Basically. Sorry to back into this stuff a post at a time....ACH=0.3 is a common level of minimum ventilation recommended for residential property. If you had an airtight house (e.g a super tight green house), you would size the HRV/ERV to provide something like 0.3 air changes per hour. In my case, since my house volume is ~18,000 cubic feet, that is 18000 (cf/change)*0.3 (change/hr)/60 (min/hr) = 90 cfm. So, even when it is 70F out, I can run a bathroom fan and get a 'code' amount of fresh air. Of course, most houses in the US have stack driven flow >0.3 ACH most of the time (except the hours when the temp diff and wind are both small), so it was never an issue.
A lot of folks think the 0.3 number is a little generous. If your house is lacking major pollution sources (e.g. smokers) and has a lot of square footage per person, 0.2 is likely plenty, in my case that is only 60 cfm. My current ACH in the winter is still well above that line, so I can still save energy by additional airsealing, without risk of killing my indoor IAQ. In mild weather, however, I am likely below 0.2 much of the time, because of reduced stack effect. That is, if I have an ACH of 0.5 when the temp outside is 20°F (50° differential), then I have 0.2 ACH when the diff is ±20°F (50 or 90F outside), or <0.2ACH whenever the temp outside is between 50-90°F. So I bought a blower, filter and filter box to supply ~60cfm filtered fresh air into my house, planning to run it from Apr-Oct. This would also maintain a small positive pressure to keep allergens out, and flood my wall cavities with dehumidified air during the AC season, which sounds good to me. Technically, this is fixing something that isn't broke (i.e. there is no evidence of our IAQ being poor), but my wife and I have wicked hayfever, so a filtered fresh air supply helps that and covers the hypothetical IAQ problem. I'll install it before the spring pollens.
Radon is a complex issue--I haven't checked it, but should. It does depend on the relative pressure--in the winter you are sucking air into your basement (mining radon) and in the heat of the summer you are pushing air out your basement. I'll check it soon.
On the humidifier, I worked out that ~4300cf of 100RH air at 70°F contains 1 gallon of water (as vapor). Evaporating 3 gal from my humidifier can humidify 3*4300 = 13000 cf of dry air to 100% RH, or could raise the RH of 130000 cf of humid air by 10%RH. If hypothetically my 3 gal/day humidifier only raises the RH in my house by 10% (say, after 24 hours of running, relative the RH the day before), then apparently I have 130000 cf of air entering and exiting my house every day to carry the water away so effectively. This huge amount of air corresponds to 90 cfm * 1440 min/day, or about 0.3 ACH in my case.
When I bought my house, I could never humidify it in the winter. I could run a big humidifier flat out (forget it maintaining a setpoint) and got no benefit I could detect with a meter, let alone feel! I now know that I was at 1.3ACH, and my 1.5 gallon/day humidifer would, theoretically, boost my indoor humidity by only 1.15%.

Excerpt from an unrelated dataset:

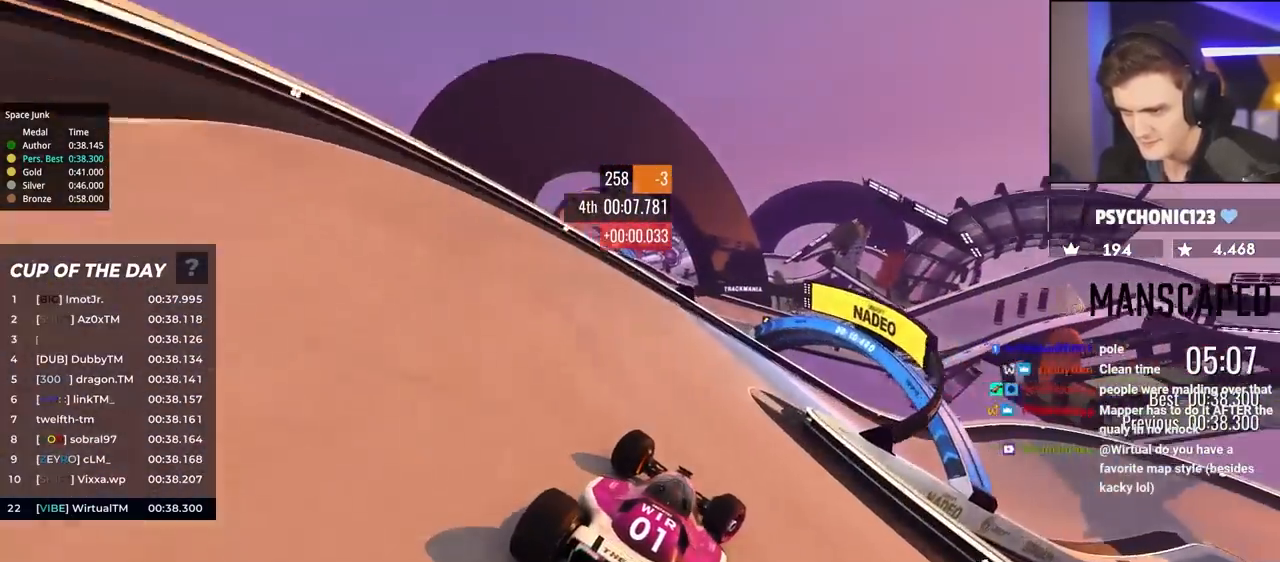
{"keys": ["right", "up"], "events": [[50, "up", "down"]]}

Bottom line: houses that are hard to humidify in the winter are leaky sieves (you can still put a humidifier in the bedrooms). Houses that are built tight (very low ACH) often don't need winter humidification at all. When I got to the point of seeing a measurable RH rise when I ran my 'whole house' humidifier, I knew I was getting close--and I could use the humidifier to estimate my wintertime ACH.